Voters defeated the sweeping measures on Sunday by a vote of 51 percent to 49 percent, said Tibisay Lucena, chief of the National Electoral Council, with voter turnout at just 56 percent.
She said that with 88 percent of the votes counted, the trend was irreversible.
PHOTO: AP
Opposition supporters shouted with joy as Lucena announced the results on national television early yesterday, their first victory against Chavez after nine years of electoral defeats.
Some broke down in tears. Others began chanting "And now he's going away!"
"This was a photo finish," Chavez told reporters at the presidential palace, adding that his respect for the results proves that, unlike past Venezuelan governments, he respects the people's will.
Exactly a year ago, Chavez won re-election with 63 percent of the vote.
"Don't feel sad," Chavez urged supporters, especially given the "microscopic differences" between the "yes" and "no" options in a referendum that opponents feared could have meant a plunge toward dictatorship.

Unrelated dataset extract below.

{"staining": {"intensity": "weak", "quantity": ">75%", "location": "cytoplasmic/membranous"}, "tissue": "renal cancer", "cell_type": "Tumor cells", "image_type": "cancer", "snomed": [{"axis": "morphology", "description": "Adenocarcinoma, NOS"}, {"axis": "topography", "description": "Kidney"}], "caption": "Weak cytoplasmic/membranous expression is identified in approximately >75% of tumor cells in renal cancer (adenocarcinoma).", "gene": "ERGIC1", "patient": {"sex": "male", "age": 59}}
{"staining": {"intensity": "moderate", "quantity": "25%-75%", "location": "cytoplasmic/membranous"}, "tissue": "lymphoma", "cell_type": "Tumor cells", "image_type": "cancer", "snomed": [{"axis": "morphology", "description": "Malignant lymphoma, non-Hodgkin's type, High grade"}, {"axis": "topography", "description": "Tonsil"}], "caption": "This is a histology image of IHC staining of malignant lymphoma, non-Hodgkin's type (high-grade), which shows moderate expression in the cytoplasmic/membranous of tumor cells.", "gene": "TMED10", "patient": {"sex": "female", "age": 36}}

Chavez's supporters said he would have used the reforms to deepen grass-roots democracy and spread Venezuela's oil wealth.
The changes would have created new forms of communal property, let Chavez handpick local leaders under a redrawn political map, permit civil liberties to be suspended under extended states of emergency and allow Chavez to seek re-election indefinitely. Now, Chavez will be barred from running again in 2012.
Other changes would have shortened the workday from eight hours to six, created a social security fund for millions of informal laborers and promoted communal councils where residents decide how to spend government funds. The reforms would also have granted Chavez control over the Central Bank and extended presidential terms from six to seven years.
Chavez was gracious in defeat: "To those who voted against my proposal, I thank them and congratulate them."
He also urged calm and restraint.
"I ask all of you to go home, know how to handle your victory," Chavez said. "You won it. I wouldn't have wanted that Pyrrhic victory."
Yet he made it clear he would remain a formidable foe.
Echoing words he spoke when as an army officer he was captured and jailed for leading a failed 1992 coup, he said: "For now, we couldn't."
The ever combative Chavez had warned opponents ahead of the vote he would not tolerate attempts to incite violence, and threatened to cut off oil exports to the US if Washington interfered.
All was reported calm during Sunday's voting but 45 people were detained, most for committing ballot-related crimes like "destroying electoral materials," said General Jesus Gonzalez, chief of a military command overseeing security.
Opponents -- including Roman Catholic leaders, press freedom groups, human rights groups and prominent business leaders -- feared the reforms would grant Chavez unchecked power and threaten basic rights.